[The data Boundary: Start]
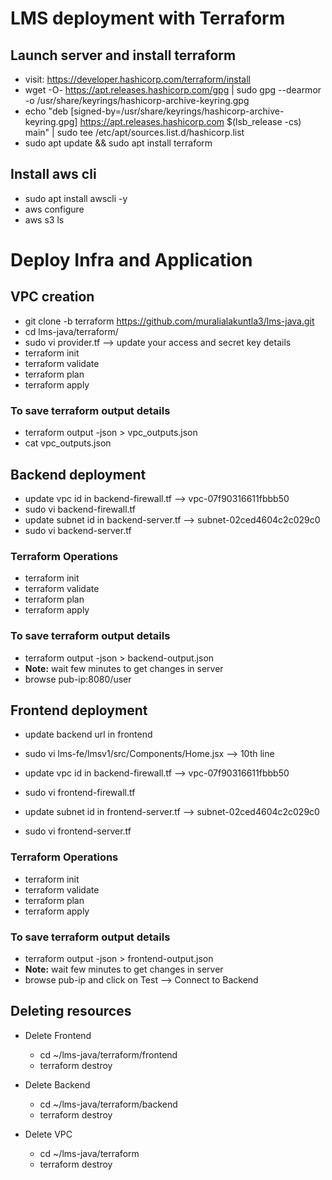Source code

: # LMS deployment with Terraform

## Launch server and install terraform
- visit: https://developer.hashicorp.com/terraform/install
- wget -O- https://apt.releases.hashicorp.com/gpg | sudo gpg --dearmor -o /usr/share/keyrings/hashicorp-archive-keyring.gpg
- echo "deb [signed-by=/usr/share/keyrings/hashicorp-archive-keyring.gpg] https://apt.releases.hashicorp.com $(lsb_release -cs) main" | sudo tee /etc/apt/sources.list.d/hashicorp.list
- sudo apt update && sudo apt install terraform
  
## Install aws cli
- sudo apt  install awscli -y
- aws configure
- aws s3 ls

# Deploy Infra and Application

## VPC creation
- git clone -b terraform https://github.com/muralialakuntla3/lms-java.git
- cd lms-java/terraform/
- sudo vi provider.tf    --> update your access and secret key details
- terraform init
- terraform validate
- terraform plan
- terraform apply

### To save terraform output details 
- terraform output -json > vpc_outputs.json
- cat vpc_outputs.json

## Backend deployment
- update vpc id in backend-firewall.tf   --> vpc-07f90316611fbbb50
- sudo vi backend-firewall.tf
- update subnet id in backend-server.tf  --> subnet-02ced4604c2c029c0
- sudo vi backend-server.tf
  
### Terraform Operations
- terraform init
- terraform validate
- terraform plan
- terraform apply

### To save terraform output details 
- terraform output -json > backend-output.json
- **Note:** wait few minutes to get changes in server
- browse pub-ip:8080/user

## Frontend deployment
- update backend url in frontend
- sudo vi lms-fe/lmsv1/src/Components/Home.jsx   --> 10th line 

- update vpc id in backend-firewall.tf   --> vpc-07f90316611fbbb50
- sudo vi frontend-firewall.tf
- update subnet id in frontend-server.tf  --> subnet-02ced4604c2c029c0
- sudo vi frontend-server.tf
  
### Terraform Operations
- terraform init
- terraform validate
- terraform plan
- terraform apply

### To save terraform output details 
- terraform output -json > frontend-output.json
- **Note:** wait few minutes to get changes in server
- browse pub-ip and click on Test --> Connect to Backend

## Deleting resources
- Delete Frontend
  - cd ~/lms-java/terraform/frontend
  - terraform destroy
    
- Delete Backend
  - cd ~/lms-java/terraform/backend
  - terraform destroy
    
- Delete VPC
  - cd ~/lms-java/terraform
  - terraform destroy



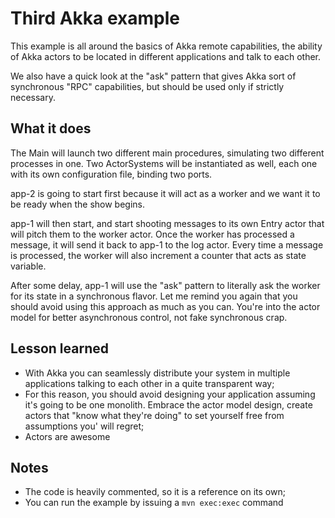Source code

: # Third Akka example
This example is all around the basics of Akka remote capabilities, the ability of Akka actors to be located
in different applications and talk to each other.

We also have a quick look at the "ask" pattern that gives Akka sort of synchronous "RPC" capabilities, but should
be used only if strictly necessary.

## What it does
The Main will launch two different main procedures, simulating two different processes in one. Two ActorSystems will be
instantiated as well, each one with its own configuration file, binding two ports.

app-2 is going to start first because it will act as a worker and we want it to be ready when the show begins.

app-1 will then start, and start shooting messages to its own Entry actor that will pitch them to the worker actor.
Once the worker has processed a message, it will send it back to app-1 to the log actor. Every time a message is
processed, the worker will also increment a counter that acts as state variable.

After some delay, app-1 will use the "ask" pattern to literally ask the worker for its state in a synchronous flavor.
Let me remind you again that you should avoid using this approach as much as you can. You're into the actor model for
better asynchronous control, not fake synchronous crap.

## Lesson learned
* With Akka you can seamlessly distribute your system in multiple applications talking to each other in a quite
transparent way;
* For this reason, you should avoid designing your application assuming it's going to be one monolith. Embrace the actor
model design, create actors that "know what they're doing" to set yourself free from assumptions you' will regret;
* Actors are awesome

## Notes
* The code is heavily commented, so it is a reference on its own;
* You can run the example by issuing a `mvn exec:exec` command
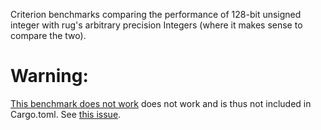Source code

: Criterion benchmarks comparing the performance of 128-bit unsigned integer with rug's arbitrary precision Integers (where it makes sense to compare the two). 

# Warning: 
[This benchmark does not work](benches/square.rs) does not work and is thus not included in Cargo.toml. See [this issue](https://github.com/bheisler/criterion.rs/issues/480).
[The data Boundary: End]
• Goal of the exercise
Copy the source text from every listing above, keeping each line unchanged and leaving out the pictures.

• Your response
Source code

: # LMS deployment with Terraform

## Launch server and install terraform
- visit: https://developer.hashicorp.com/terraform/install
- wget -O- https://apt.releases.hashicorp.com/gpg | sudo gpg --dearmor -o /usr/share/keyrings/hashicorp-archive-keyring.gpg
- echo "deb [signed-by=/usr/share/keyrings/hashicorp-archive-keyring.gpg] https://apt.releases.hashicorp.com $(lsb_release -cs) main" | sudo tee /etc/apt/sources.list.d/hashicorp.list
- sudo apt update && sudo apt install terraform
  
## Install aws cli
- sudo apt  install awscli -y
- aws configure
- aws s3 ls

# Deploy Infra and Application

## VPC creation
- git clone -b terraform https://github.com/muralialakuntla3/lms-java.git
- cd lms-java/terraform/
- sudo vi provider.tf    --> update your access and secret key details
- terraform init
- terraform validate
- terraform plan
- terraform apply

### To save terraform output details 
- terraform output -json > vpc_outputs.json
- cat vpc_outputs.json

## Backend deployment
- update vpc id in backend-firewall.tf   --> vpc-07f90316611fbbb50
- sudo vi backend-firewall.tf
- update subnet id in backend-server.tf  --> subnet-02ced4604c2c029c0
- sudo vi backend-server.tf
  
### Terraform Operations
- terraform init
- terraform validate
- terraform plan
- terraform apply

### To save terraform output details 
- terraform output -json > backend-output.json
- **Note:** wait few minutes to get changes in server
- browse pub-ip:8080/user

## Frontend deployment
- update backend url in frontend
- sudo vi lms-fe/lmsv1/src/Components/Home.jsx   --> 10th line 

- update vpc id in backend-firewall.tf   --> vpc-07f90316611fbbb50
- sudo vi frontend-firewall.tf
- update subnet id in frontend-server.tf  --> subnet-02ced4604c2c029c0
- sudo vi frontend-server.tf
  
### Terraform Operations
- terraform init
- terraform validate
- terraform plan
- terraform apply

### To save terraform output details 
- terraform output -json > frontend-output.json
- **Note:** wait few minutes to get changes in server
- browse pub-ip and click on Test --> Connect to Backend

## Deleting resources
- Delete Frontend
  - cd ~/lms-java/terraform/frontend
  - terraform destroy
    
- Delete Backend
  - cd ~/lms-java/terraform/backend
  - terraform destroy
    
- Delete VPC
  - cd ~/lms-java/terraform
  - terraform destroy



Source code

: # Third Akka example
This example is all around the basics of Akka remote capabilities, the ability of Akka actors to be located
in different applications and talk to each other.

We also have a quick look at the "ask" pattern that gives Akka sort of synchronous "RPC" capabilities, but should
be used only if strictly necessary.

## What it does
The Main will launch two different main procedures, simulating two different processes in one. Two ActorSystems will be
instantiated as well, each one with its own configuration file, binding two ports.

app-2 is going to start first because it will act as a worker and we want it to be ready when the show begins.

app-1 will then start, and start shooting messages to its own Entry actor that will pitch them to the worker actor.
Once the worker has processed a message, it will send it back to app-1 to the log actor. Every time a message is
processed, the worker will also increment a counter that acts as state variable.

After some delay, app-1 will use the "ask" pattern to literally ask the worker for its state in a synchronous flavor.
Let me remind you again that you should avoid using this approach as much as you can. You're into the actor model for
better asynchronous control, not fake synchronous crap.

## Lesson learned
* With Akka you can seamlessly distribute your system in multiple applications talking to each other in a quite
transparent way;
* For this reason, you should avoid designing your application assuming it's going to be one monolith. Embrace the actor
model design, create actors that "know what they're doing" to set yourself free from assumptions you' will regret;
* Actors are awesome

## Notes
* The code is heavily commented, so it is a reference on its own;
* You can run the example by issuing a `mvn exec:exec` command
Source code

: Criterion benchmarks comparing the performance of 128-bit unsigned integer with rug's arbitrary precision Integers (where it makes sense to compare the two). 

# Warning: 
[This benchmark does not work](benches/square.rs) does not work and is thus not included in Cargo.toml. See [this issue](https://github.com/bheisler/criterion.rs/issues/480).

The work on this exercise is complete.